Please give, as a numbered list, the lines of the data below from the line with "common name: Cabbage-palm" to the end of the data. Leave out any blank lines.

######

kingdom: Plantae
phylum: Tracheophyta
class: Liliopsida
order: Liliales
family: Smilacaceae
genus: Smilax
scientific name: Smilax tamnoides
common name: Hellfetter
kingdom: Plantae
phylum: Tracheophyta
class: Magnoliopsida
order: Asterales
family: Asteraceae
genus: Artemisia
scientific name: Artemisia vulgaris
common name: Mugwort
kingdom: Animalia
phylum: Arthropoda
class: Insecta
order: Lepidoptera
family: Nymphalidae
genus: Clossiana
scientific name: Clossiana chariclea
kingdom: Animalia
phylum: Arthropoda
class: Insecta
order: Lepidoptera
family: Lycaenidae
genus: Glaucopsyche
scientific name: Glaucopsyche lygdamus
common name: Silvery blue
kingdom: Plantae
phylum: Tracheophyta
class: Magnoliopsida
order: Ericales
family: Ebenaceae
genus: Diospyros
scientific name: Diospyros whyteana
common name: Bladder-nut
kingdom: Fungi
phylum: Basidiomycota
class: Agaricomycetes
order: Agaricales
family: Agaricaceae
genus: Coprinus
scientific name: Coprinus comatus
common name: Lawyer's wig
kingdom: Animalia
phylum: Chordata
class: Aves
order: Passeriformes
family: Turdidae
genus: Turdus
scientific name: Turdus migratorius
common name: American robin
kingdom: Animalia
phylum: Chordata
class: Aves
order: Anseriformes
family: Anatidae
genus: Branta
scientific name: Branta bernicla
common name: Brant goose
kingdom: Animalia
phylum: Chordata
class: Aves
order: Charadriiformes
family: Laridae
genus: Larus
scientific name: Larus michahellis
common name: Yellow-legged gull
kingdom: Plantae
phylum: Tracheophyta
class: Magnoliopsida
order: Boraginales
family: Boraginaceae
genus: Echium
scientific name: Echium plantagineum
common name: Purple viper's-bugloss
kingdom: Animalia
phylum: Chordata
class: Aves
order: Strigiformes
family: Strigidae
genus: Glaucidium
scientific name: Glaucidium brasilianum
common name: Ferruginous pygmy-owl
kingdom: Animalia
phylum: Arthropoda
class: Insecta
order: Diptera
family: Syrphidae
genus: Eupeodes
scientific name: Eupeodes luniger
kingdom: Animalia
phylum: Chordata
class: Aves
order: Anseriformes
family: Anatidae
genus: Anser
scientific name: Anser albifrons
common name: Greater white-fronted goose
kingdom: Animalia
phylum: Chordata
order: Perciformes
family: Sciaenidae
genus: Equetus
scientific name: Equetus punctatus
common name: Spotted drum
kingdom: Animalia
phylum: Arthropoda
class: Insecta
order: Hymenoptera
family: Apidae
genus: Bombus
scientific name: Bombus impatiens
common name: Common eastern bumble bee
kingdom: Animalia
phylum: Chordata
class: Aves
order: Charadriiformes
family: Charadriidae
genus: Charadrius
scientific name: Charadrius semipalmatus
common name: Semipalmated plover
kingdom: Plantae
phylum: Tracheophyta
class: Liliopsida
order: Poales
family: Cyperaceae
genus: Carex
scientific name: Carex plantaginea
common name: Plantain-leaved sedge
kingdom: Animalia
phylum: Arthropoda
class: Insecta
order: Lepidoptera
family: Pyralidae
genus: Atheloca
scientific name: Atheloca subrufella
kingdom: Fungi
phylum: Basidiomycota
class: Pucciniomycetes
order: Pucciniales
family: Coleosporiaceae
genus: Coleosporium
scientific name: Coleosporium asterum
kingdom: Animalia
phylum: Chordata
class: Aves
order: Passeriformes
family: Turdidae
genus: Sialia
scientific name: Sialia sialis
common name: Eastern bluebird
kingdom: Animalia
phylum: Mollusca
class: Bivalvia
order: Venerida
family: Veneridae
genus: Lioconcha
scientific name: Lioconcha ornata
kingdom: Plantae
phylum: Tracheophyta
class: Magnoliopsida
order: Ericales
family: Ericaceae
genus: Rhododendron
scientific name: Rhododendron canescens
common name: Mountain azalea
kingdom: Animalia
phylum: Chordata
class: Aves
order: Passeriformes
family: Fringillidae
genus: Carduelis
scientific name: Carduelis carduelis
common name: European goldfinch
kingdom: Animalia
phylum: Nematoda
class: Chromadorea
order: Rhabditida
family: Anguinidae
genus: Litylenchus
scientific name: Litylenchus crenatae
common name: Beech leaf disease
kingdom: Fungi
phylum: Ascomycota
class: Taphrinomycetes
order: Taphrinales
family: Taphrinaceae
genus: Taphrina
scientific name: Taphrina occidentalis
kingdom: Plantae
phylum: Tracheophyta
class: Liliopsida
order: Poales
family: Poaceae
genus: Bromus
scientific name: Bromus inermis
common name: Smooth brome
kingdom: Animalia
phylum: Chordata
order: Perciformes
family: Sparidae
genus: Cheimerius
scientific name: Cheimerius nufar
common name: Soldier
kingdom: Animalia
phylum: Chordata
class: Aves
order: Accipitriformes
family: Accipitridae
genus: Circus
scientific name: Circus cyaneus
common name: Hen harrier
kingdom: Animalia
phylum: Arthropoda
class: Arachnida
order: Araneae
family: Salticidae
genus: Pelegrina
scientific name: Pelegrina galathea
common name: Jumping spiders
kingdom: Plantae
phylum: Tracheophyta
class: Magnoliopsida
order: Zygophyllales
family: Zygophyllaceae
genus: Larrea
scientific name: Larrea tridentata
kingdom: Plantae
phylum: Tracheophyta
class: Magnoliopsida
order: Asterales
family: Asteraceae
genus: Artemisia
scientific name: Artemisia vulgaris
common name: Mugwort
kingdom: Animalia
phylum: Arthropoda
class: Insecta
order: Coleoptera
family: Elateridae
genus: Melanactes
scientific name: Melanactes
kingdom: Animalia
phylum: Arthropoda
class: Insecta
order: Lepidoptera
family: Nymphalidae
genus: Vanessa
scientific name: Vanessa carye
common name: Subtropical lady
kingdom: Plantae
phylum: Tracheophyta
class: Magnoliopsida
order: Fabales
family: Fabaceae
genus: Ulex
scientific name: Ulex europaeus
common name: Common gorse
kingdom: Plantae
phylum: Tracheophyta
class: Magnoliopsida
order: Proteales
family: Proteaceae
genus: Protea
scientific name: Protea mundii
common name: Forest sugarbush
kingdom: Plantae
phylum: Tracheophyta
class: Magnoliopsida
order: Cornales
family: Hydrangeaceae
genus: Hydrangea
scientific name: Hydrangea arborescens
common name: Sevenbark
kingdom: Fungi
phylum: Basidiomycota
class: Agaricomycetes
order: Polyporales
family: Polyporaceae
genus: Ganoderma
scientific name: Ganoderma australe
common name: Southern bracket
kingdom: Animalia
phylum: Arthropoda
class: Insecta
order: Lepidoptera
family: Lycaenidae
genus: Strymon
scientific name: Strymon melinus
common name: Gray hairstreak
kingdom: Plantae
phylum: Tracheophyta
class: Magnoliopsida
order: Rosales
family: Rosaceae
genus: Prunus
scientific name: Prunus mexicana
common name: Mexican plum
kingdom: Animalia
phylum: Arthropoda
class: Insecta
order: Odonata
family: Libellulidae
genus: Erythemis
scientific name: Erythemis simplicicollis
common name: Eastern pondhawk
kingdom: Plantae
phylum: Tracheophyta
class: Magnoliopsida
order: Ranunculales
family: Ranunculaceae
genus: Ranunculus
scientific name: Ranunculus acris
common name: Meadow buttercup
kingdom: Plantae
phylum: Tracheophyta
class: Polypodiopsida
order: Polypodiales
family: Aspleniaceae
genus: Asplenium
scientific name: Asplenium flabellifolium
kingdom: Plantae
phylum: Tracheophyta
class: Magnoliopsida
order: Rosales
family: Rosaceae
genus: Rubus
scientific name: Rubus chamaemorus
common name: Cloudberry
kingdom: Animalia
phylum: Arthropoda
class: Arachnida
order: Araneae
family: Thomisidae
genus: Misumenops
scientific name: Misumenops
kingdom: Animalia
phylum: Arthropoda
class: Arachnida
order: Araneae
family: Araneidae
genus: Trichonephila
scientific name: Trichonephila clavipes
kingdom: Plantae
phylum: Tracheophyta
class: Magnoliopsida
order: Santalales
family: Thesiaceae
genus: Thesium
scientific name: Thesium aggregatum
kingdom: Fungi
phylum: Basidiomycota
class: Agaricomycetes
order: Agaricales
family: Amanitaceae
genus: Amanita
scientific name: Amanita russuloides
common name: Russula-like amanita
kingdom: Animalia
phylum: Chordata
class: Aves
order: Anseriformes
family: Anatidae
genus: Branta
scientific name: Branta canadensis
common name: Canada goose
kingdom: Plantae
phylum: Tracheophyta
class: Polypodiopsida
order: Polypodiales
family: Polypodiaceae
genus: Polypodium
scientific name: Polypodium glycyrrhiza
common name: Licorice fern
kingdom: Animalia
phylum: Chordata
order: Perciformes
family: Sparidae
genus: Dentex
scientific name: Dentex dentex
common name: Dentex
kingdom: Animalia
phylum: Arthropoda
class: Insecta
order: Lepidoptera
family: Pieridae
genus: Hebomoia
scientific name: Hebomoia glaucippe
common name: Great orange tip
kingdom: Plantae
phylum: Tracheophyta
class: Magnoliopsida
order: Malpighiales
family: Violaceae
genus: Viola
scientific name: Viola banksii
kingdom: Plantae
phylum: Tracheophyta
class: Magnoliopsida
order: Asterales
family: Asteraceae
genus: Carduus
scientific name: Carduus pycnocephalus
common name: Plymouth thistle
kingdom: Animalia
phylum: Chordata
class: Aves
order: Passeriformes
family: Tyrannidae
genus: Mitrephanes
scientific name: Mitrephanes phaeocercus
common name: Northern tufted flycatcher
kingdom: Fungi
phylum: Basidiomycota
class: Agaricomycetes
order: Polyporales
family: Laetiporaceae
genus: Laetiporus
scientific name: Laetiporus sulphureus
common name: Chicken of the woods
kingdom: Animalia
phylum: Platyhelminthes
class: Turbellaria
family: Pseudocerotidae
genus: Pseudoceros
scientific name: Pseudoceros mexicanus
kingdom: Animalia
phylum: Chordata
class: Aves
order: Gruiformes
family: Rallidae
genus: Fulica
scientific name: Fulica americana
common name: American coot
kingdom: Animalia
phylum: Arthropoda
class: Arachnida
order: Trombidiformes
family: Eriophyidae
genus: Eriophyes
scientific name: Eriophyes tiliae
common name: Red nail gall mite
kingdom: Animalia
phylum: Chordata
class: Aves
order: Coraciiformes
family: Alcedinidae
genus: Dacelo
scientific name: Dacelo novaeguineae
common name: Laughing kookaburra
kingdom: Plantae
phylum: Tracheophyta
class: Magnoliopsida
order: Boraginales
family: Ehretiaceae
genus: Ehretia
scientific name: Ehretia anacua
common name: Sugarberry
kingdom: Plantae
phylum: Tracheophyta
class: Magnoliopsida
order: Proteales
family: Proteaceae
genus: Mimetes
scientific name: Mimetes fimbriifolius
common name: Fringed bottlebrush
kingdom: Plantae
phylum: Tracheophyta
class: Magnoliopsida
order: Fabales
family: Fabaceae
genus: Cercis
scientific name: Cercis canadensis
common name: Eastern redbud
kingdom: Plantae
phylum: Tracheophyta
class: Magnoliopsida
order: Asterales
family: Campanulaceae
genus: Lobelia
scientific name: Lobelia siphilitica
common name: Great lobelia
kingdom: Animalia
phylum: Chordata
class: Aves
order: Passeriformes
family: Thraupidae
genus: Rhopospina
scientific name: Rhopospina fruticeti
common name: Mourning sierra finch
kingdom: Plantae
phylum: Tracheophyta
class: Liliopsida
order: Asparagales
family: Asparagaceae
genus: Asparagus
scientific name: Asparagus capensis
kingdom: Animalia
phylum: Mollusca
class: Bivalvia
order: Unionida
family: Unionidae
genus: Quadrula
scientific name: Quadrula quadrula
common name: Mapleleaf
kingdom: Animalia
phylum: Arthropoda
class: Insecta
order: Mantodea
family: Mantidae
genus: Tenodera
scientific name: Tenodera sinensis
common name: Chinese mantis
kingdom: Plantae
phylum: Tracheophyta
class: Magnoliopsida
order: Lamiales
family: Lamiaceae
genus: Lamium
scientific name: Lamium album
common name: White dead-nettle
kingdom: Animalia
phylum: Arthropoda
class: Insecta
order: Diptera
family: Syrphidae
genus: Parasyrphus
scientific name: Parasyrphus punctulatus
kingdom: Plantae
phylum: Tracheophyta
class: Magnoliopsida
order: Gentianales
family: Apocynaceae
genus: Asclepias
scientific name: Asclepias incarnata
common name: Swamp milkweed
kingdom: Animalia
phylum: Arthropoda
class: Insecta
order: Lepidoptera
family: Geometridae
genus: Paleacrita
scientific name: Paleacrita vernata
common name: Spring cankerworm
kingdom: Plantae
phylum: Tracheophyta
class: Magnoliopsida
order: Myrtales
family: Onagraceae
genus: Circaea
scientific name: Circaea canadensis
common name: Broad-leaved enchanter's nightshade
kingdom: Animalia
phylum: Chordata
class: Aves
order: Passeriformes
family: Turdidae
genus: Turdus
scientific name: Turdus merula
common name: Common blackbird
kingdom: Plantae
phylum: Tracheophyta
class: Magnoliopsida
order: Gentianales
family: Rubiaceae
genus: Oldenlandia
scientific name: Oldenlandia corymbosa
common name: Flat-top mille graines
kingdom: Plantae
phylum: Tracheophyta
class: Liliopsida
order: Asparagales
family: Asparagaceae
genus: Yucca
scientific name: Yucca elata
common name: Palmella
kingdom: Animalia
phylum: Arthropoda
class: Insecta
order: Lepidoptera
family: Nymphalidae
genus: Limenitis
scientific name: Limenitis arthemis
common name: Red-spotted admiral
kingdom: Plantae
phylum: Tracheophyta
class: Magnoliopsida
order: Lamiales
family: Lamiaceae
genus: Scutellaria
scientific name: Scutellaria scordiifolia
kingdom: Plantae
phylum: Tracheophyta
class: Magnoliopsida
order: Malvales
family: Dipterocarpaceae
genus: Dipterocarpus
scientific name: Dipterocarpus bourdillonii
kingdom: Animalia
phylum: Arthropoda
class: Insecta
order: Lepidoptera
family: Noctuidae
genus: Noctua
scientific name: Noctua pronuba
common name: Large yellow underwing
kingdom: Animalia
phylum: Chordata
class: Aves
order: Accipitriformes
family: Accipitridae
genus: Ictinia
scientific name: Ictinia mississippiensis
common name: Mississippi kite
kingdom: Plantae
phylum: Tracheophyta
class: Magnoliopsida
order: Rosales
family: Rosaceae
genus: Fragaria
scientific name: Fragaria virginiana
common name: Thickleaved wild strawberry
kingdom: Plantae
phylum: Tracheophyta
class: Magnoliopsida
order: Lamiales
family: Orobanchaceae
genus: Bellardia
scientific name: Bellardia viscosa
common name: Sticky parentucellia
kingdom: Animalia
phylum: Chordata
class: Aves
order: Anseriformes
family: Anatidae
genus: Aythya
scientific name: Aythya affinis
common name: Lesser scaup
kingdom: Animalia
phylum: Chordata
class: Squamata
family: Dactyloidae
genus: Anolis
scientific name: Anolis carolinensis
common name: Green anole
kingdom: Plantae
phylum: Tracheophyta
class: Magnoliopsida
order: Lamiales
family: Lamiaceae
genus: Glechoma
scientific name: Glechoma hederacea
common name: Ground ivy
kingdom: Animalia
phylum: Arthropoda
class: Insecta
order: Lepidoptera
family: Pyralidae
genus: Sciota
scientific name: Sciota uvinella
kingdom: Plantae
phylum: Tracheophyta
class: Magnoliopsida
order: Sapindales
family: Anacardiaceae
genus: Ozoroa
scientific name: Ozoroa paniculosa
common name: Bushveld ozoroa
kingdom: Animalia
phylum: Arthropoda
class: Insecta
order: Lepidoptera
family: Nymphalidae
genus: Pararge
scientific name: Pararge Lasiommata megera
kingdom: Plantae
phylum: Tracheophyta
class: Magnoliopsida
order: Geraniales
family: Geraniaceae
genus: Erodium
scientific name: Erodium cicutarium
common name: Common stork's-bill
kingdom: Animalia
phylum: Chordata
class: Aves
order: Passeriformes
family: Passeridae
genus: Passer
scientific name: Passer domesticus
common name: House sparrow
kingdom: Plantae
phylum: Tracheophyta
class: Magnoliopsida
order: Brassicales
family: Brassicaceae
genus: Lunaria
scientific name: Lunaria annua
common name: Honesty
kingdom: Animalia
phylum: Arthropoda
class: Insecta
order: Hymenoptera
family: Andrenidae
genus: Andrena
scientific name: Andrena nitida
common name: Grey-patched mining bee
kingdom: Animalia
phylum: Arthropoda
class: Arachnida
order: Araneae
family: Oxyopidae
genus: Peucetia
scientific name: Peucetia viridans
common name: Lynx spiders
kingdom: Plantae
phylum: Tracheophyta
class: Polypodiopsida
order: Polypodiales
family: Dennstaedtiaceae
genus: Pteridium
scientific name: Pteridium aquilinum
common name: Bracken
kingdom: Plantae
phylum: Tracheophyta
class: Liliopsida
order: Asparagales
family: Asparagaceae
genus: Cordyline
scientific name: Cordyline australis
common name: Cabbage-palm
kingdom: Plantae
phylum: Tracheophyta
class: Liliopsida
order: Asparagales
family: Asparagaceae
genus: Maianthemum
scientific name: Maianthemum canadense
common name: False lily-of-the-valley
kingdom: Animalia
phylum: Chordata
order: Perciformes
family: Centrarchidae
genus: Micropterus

######

The solution:
1. common name: Cabbage-palm
2. kingdom: Plantae
3. phylum: Tracheophyta
4. class: Liliopsida
5. order: Asparagales
6. family: Asparagaceae
7. genus: Maianthemum
8. scientific name: Maianthemum canadense
9. common name: False lily-of-the-valley
10. kingdom: Animalia
11. phylum: Chordata
12. order: Perciformes
13. family: Centrarchidae
14. genus: Micropterus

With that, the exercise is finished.